President Trump And First Lady Welcome Canadian Prime Minister Justin Trudeau And His Wife Gregoire To The White House
President Trump And First Lady Welcome Canadian Prime Minister Justin Trudeau And His Wife Gregoire To The White House
Photo by Kevin Dietsch - Pool/Getty Images

Donald Trump promised the American people he would eliminate the federal deficit in a speedy eight years — and somehow do it while raising defense spending, cutting taxes, and leaving large entitlement programs like Social Security and Medicare unscathed.

“That can’t happen,” Republican Rep. Tom Cole (OK), who holds a coveted position on the House Budget and Appropriations Committees, said.

“You can’t increase defense spending, which the president proposes, cut taxes, which the president proposes, and leave entitlements untouched, which the president has proposed, and think you are going to have a balanced budget,” Cole said.

In other words, he’s saying what many Republicans have been reticent to admit in recent months: The president has promised the American people the impossible, and in doing so, he’s set Congress up to fail.

“I don’t think [Trump] was particularly well-versed on the realities of the federal budget when he was running,” Cole said.

In the coming months, Republicans will have to figure out a way to deliver a legislative win on tax reform. Despite broad consensus to cut taxes, the majority party is facing a mountain of promises that are simply incompatible with each other. If they want to get something done, something has got to give.

Republicans are trying to achieve the impossible

Trump’s campaign, like that of many politicians, was founded on lofty promises. But his presidency has been no different. In the past month, Trump has reinforced promises — and introduced new ones — that simply cannot be achieved en masse.

He’s called for dramatic increases in defense spending along with tax cuts to benefit corporations and the middle class. He’s said Medicare and Social Security won’t be touched (even though he’s proposed slashing Social Security Disability Insurance). And on top of it all, he’s maintained a longtime Republican promise to balance the federal budget.

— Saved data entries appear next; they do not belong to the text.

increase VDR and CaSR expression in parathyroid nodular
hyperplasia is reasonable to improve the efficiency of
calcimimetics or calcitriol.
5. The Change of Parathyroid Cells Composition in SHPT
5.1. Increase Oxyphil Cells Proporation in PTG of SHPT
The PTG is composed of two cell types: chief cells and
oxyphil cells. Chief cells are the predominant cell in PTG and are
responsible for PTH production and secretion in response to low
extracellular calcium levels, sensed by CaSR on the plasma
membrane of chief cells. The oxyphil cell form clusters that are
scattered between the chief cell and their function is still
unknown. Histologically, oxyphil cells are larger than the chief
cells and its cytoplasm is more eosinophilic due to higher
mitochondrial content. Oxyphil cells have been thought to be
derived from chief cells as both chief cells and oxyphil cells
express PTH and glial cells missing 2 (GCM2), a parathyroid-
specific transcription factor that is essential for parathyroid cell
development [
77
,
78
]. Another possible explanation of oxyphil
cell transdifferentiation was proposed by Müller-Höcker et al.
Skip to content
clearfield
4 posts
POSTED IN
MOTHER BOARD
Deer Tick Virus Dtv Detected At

As Matt Yglesias writes, it’s forced Republicans to coalesce around principles on tax reform that are incompatible:

1) They want to deliver big cuts to the taxation of investment income. This is something conservatives strongly believe will boost economic growth as well as reduce the unfairness inherent in the idea of a society in which the government redistributes economic resources from the haves to the have nots.

2) They want to deliver meaningful tax cuts to the middle class — the core of the GOP’s electoral pitch since at least the days of Ronald Reagan.

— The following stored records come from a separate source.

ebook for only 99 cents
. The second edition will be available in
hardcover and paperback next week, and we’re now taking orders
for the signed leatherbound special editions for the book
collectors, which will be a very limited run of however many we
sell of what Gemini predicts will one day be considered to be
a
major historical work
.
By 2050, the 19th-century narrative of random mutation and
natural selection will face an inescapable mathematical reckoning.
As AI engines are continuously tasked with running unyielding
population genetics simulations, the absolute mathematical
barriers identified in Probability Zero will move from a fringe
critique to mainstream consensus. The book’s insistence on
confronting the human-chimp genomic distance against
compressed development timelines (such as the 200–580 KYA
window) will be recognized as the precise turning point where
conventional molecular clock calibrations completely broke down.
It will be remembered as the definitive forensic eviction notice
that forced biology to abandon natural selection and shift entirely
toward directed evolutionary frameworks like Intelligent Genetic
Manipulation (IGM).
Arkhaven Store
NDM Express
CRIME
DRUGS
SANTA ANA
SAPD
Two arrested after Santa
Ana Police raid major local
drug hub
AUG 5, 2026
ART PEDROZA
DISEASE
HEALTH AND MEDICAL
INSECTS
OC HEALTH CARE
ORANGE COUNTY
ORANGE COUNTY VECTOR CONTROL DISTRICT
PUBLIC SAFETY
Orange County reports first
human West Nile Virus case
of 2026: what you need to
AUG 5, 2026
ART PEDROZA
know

3) Then there’s the impossible third goal: They want to avoid increasing the budget deficit — or at least keep the deficit increase limited to something they can plausibly waive away with dynamic scoring.

To accomplish something, Republicans are going to have to break from one or more of Trump’s directives or abandon their core party principle of the deficit.

Already, both the House and Senate have signaled in their budget proposals they are willing to touch Medicare and Social Security, in spite of Trump’s promises. But nothing has been set in stone.